True there are other start-up costs and time factors if the sales force is new - but I'm assuming that one would staff up with sales reps already having a good bit of sales exp. in endocrinology products - hence the high salaries. Must note that this is the most focused product launch you could imagine - total of 6,000 patients nationally and only 1 orphan indication to talk about throughout 2006-2007 at least.

I think Insmed could do it reasonably for the US alone.

But Europe is an entirely different set of markets. Yes, one regulatory body approves for marketing throughout, but, there remain significant marketing/sales issues between the individual countries. Each country is allowed their own decision on price approval as part of each country's national health system; in each country there is a different set of "recognized experts" in each medical field. In much of the E.U., big pharma companies sweat the gov't price approval decision even more than the regulatory/medical approval. Because health care is not a "free market" there - a super majority of Rx drugs are paid for nearly 100% by the gov't.

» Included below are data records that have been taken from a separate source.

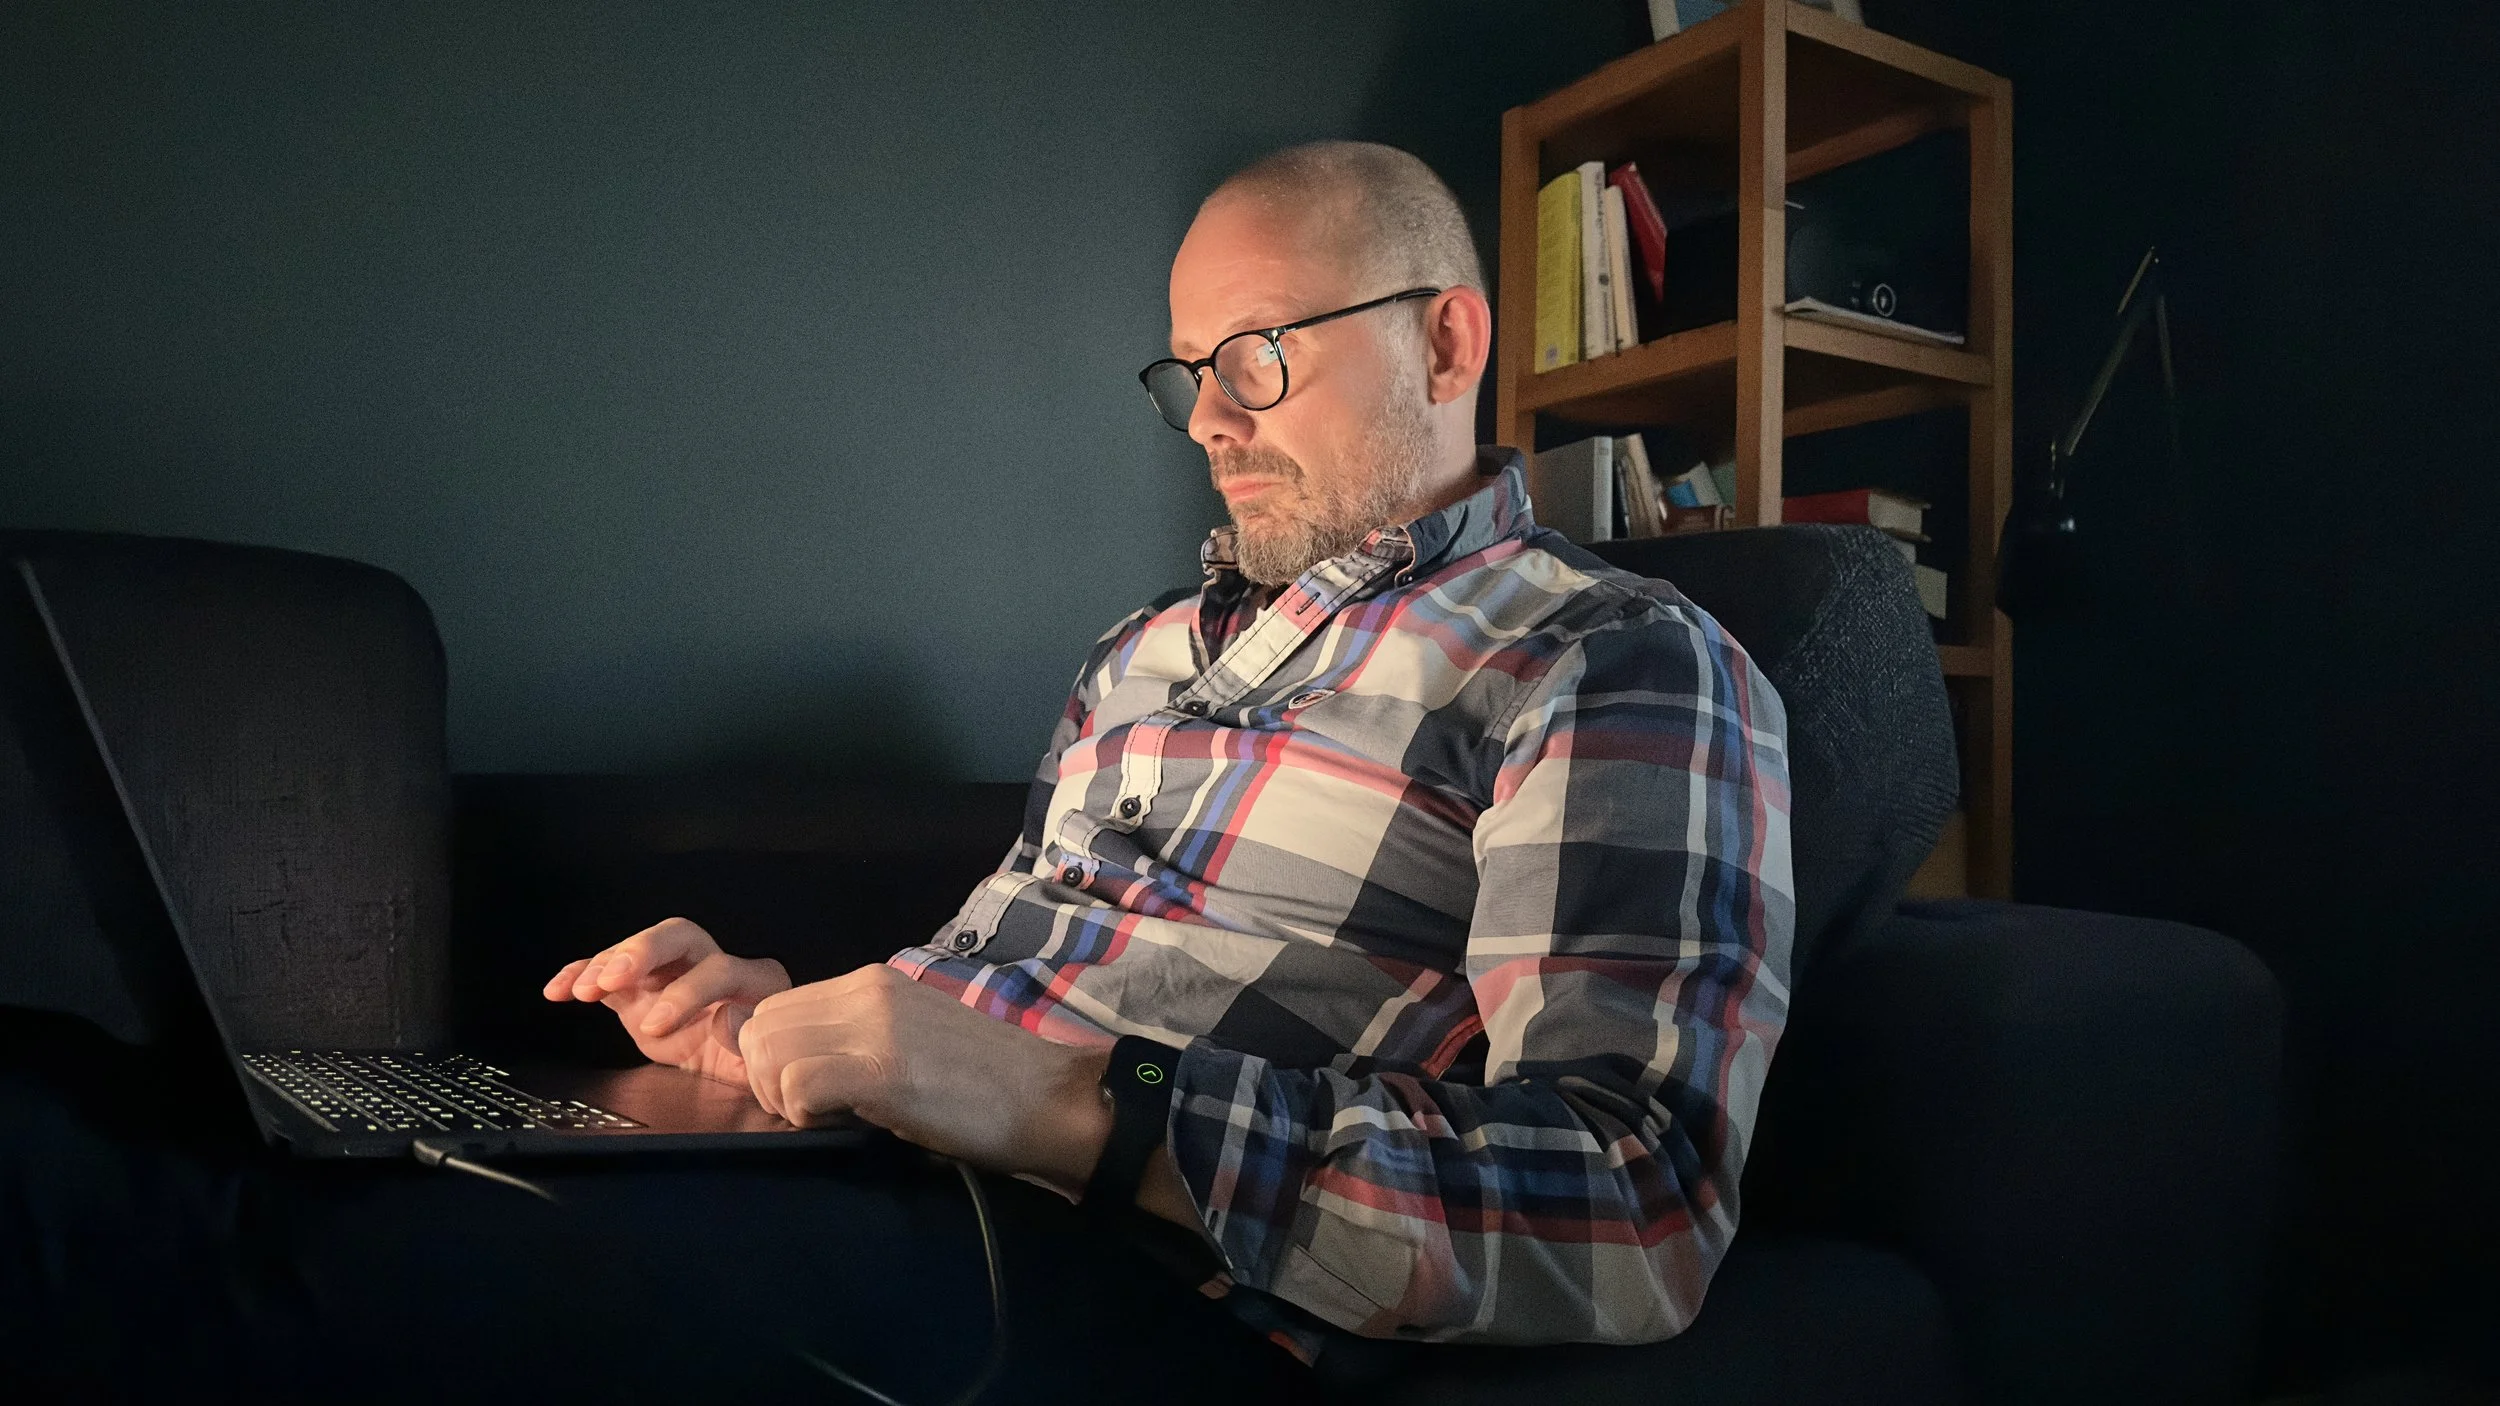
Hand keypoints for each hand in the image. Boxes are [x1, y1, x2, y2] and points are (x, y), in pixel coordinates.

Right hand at [541, 917, 789, 1086]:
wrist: (738, 1069)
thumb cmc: (757, 1062)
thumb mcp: (764, 1062)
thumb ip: (749, 1041)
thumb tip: (725, 1017)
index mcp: (754, 980)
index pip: (719, 970)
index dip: (686, 993)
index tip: (658, 1025)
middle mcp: (710, 964)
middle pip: (678, 935)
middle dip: (642, 951)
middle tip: (613, 978)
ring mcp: (671, 973)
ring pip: (638, 950)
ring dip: (606, 964)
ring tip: (582, 990)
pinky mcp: (640, 990)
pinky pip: (609, 974)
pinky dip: (581, 976)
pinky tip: (558, 989)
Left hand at [738, 965, 1112, 1187]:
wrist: (1051, 1100)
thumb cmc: (986, 1084)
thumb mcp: (910, 1041)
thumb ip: (850, 1038)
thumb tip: (770, 1050)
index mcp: (873, 981)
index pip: (776, 1007)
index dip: (775, 1059)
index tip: (807, 1096)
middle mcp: (867, 989)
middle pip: (761, 1026)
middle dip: (767, 1078)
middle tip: (808, 1114)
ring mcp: (874, 1025)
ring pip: (768, 1051)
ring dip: (782, 1098)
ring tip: (827, 1120)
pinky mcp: (881, 1068)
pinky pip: (797, 1084)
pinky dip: (803, 1115)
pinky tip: (842, 1127)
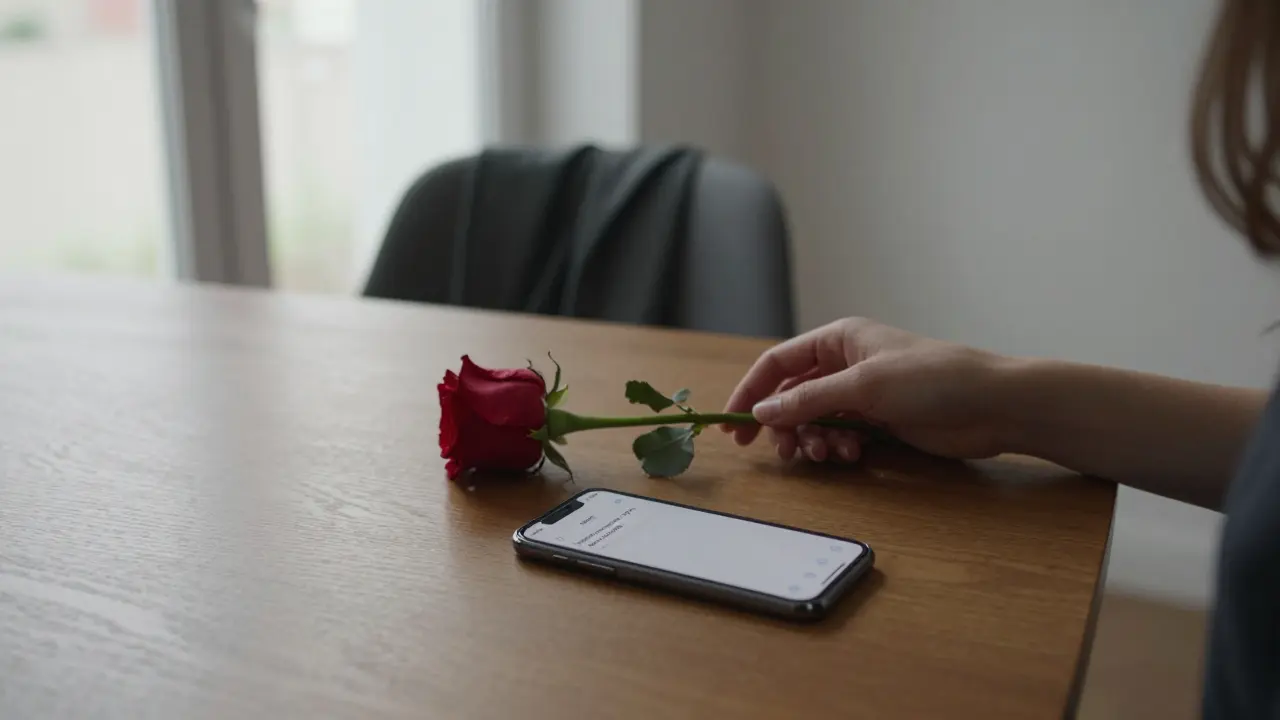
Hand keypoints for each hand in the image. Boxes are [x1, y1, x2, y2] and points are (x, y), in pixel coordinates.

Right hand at [721, 318, 1014, 462]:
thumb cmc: (934, 379)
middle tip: (783, 452)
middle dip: (784, 425)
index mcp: (838, 339)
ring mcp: (862, 395)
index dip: (750, 391)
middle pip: (791, 396)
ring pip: (814, 421)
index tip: (732, 424)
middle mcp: (845, 364)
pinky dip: (838, 448)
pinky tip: (853, 456)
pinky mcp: (879, 422)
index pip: (777, 363)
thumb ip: (809, 400)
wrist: (993, 406)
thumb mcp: (864, 386)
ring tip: (828, 455)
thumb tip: (762, 411)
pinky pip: (840, 436)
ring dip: (813, 440)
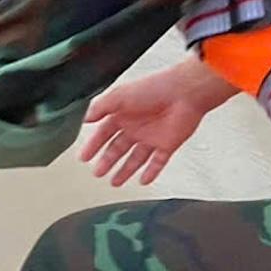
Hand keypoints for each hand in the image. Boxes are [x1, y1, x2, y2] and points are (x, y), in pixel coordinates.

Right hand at [80, 62, 222, 185]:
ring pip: (135, 159)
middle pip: (117, 149)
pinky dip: (151, 172)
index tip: (84, 157)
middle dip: (107, 162)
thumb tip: (85, 119)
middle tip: (97, 172)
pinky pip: (157, 162)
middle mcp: (136, 127)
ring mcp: (152, 137)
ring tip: (115, 182)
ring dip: (125, 171)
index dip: (93, 146)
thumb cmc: (155, 88)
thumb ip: (100, 107)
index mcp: (123, 114)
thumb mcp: (119, 95)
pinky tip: (143, 181)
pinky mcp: (168, 144)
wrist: (186, 92)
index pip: (103, 134)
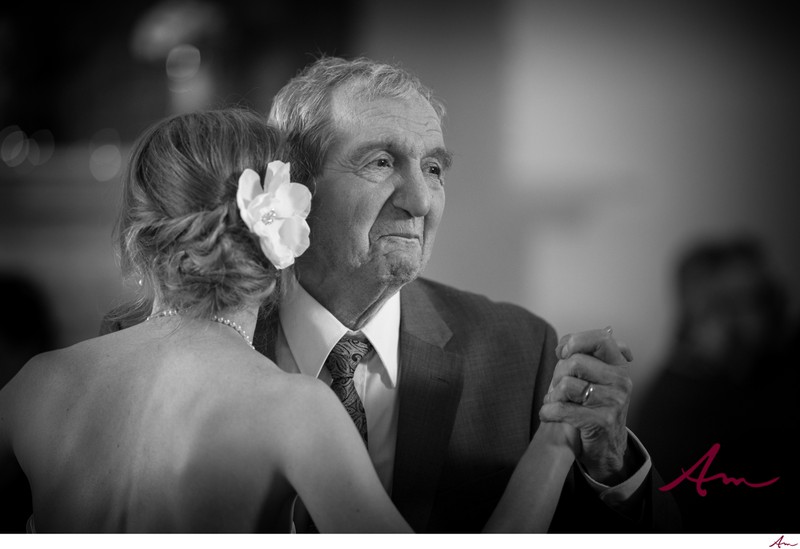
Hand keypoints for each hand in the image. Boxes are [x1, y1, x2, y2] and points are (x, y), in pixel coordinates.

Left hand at [539, 327, 633, 484]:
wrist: (605, 447)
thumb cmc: (593, 407)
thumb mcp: (595, 377)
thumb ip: (584, 356)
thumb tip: (566, 343)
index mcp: (619, 366)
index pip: (600, 338)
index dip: (575, 341)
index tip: (562, 353)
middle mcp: (621, 381)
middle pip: (574, 362)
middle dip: (557, 374)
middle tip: (558, 388)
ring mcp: (614, 401)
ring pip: (566, 385)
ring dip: (552, 395)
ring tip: (556, 402)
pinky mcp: (602, 421)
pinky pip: (562, 408)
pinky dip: (548, 411)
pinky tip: (548, 414)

Europe also features differences in language, legal requirements, taxation, reimbursement, distribution channels. Now in our case, the medical opinions will probably not diverge much - iPlex will probably overcome natural national barriers easily, becoming recognized as the superior drug vs Increlex from a purely medical view point. But because gov't reimbursement will be more of an issue on the Increlex vs. iPlex competition (I expect iPlex to cost $5k - $10k more/patient/yr), the national reimbursement authorities will probably offer some resistance to switching from Increlex to iPlex. Certainly more resistance than private insurers or medicaid in the US. For all of those reasons, it would not surprise me if the switch from Increlex to iPlex takes 1-2 years longer than in the US. And that will require concerted effort of an established mktg/sales force.

So for severe primary IGFD, I think the marketing partnership in Europe is essential. Not so in the US.

The other big issue is non-orphan indications. If Insmed is going for severely insulin resistant Type 1 & Type 2 diabetics, or recovery from hip fracture, even in the US those probably require expert marketing partners - big biotechs or pharmas with total access to the diabetes or orthopedic surgical opinion leaders. A sales force of 30-50 won't do there.

IMHO Insmed MUST partner for marketing anything in Europe or other markets, but in US it depends on the scope of indications.